There are a number of symptoms related to the psychological dependence on and addiction to alcohol:


* Powerful cravings for the substances* Feelings of anxiety associated with the real or imagined unavailability of the substance* The loss of appetite in relation to the increased use of alcohol* Feelings of inability to cope from day to day without the substance


* Motives of denial in regard to the use of alcohol* Restlessness when not using or desirous of using alcohol.* An obsessive need to get and use alcohol * A depressive reaction while trying to stop or after repeatedly trying to stop alcohol use.* Differing levels of anxiety when alcohol is not available.


* Insomnia


* Even after stopping the alcohol use, continued thoughts and desire for it, often appearing in times of stress


* Unexpected rapid changes in mood, mood swings* The continued excessive use of alcohol can result in damage to the brain contributing to psychological symptoms.
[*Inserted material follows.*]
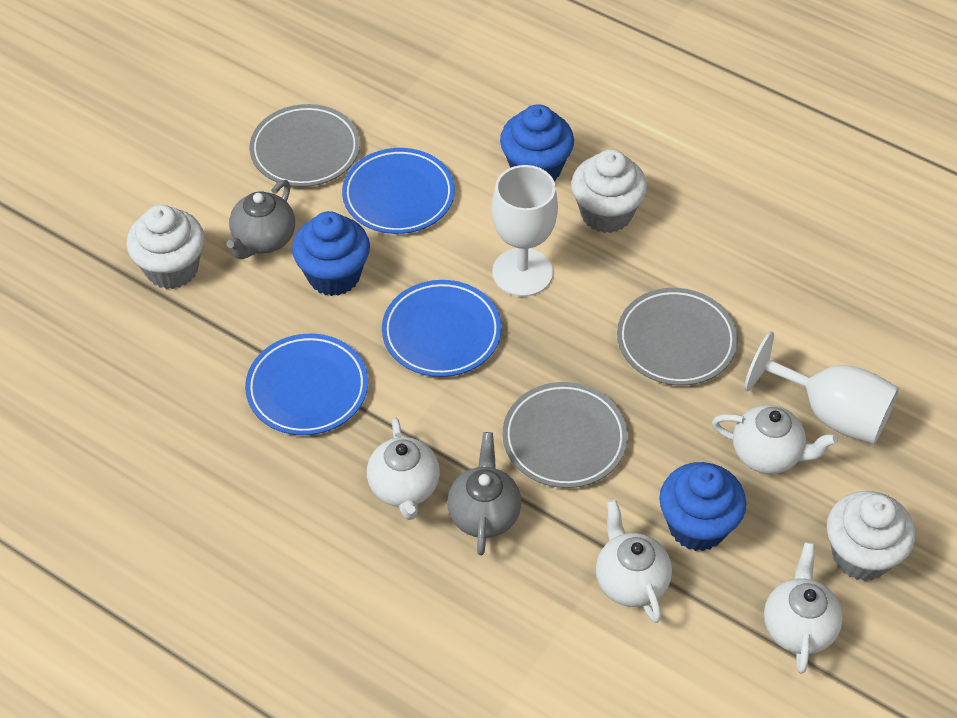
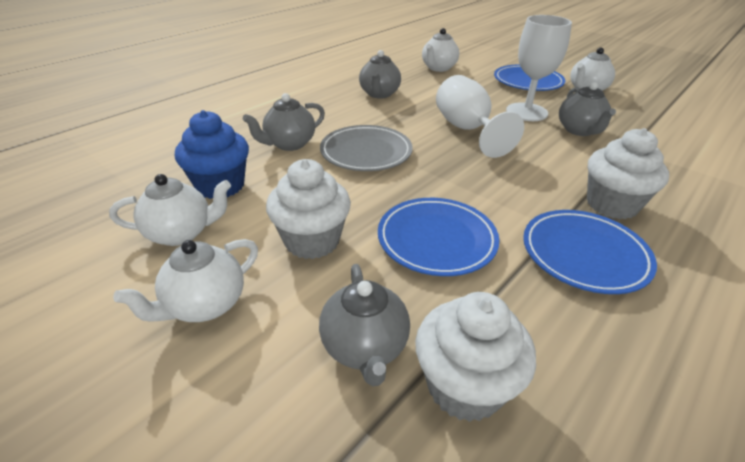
blue cupcake: 3 -> 1
grey plate: 3 -> 1
grey teapot: 2 -> 4

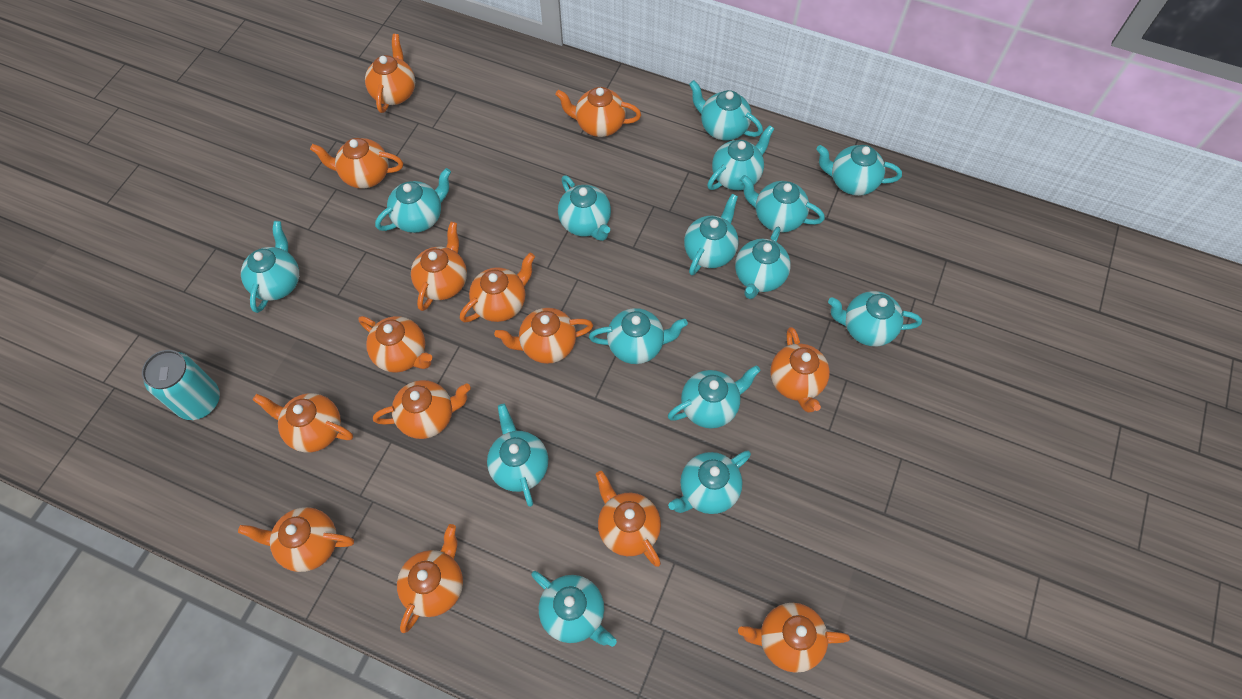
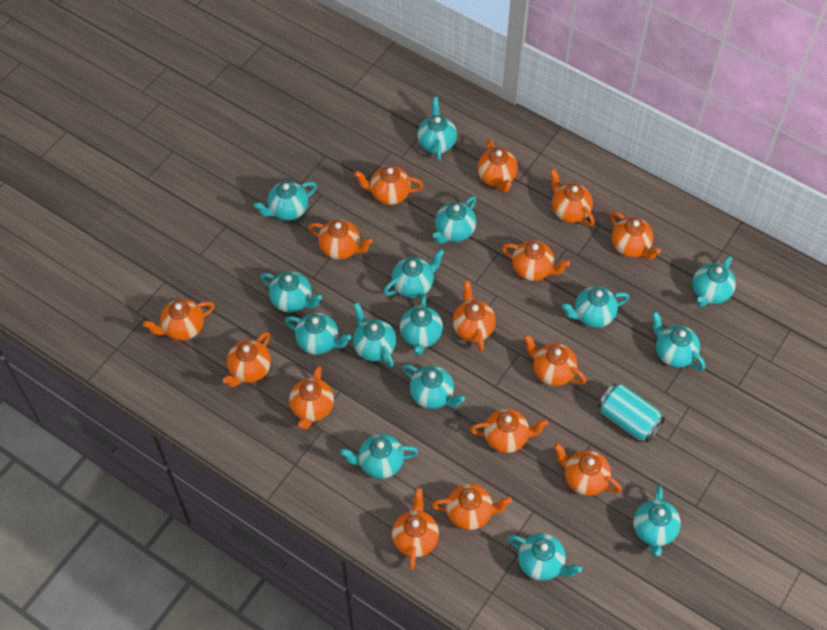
orange teapot: 14 -> 15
These may be memory loss, changes in personality, and/or confusion.


Psychological Cravings:


A craving is an obsessional want or need for something. Craving for alcohol is a significant psychological symptom of alcohol addiction. A combination of physical and psychological factors, cravings can appear at any time when alcohol is not available. Cravings can even arise after the individual has successfully quit the use of alcohol. Thus, effective psychological coping mechanisms need to be learned to deal with cravings when they arise. Cravings without the coping mechanism in the individual may lead to the resumption of alcohol use.


Thus, psychological counseling can provide effective and meaningful approaches to the termination of problem drinking, alcohol addiction, and alcoholism. Psychological counseling can assist in helping you to ameliorate the psychological-social circumstances leading to drinking and help you to create coping mechanisms to the termination of the need or will to drink.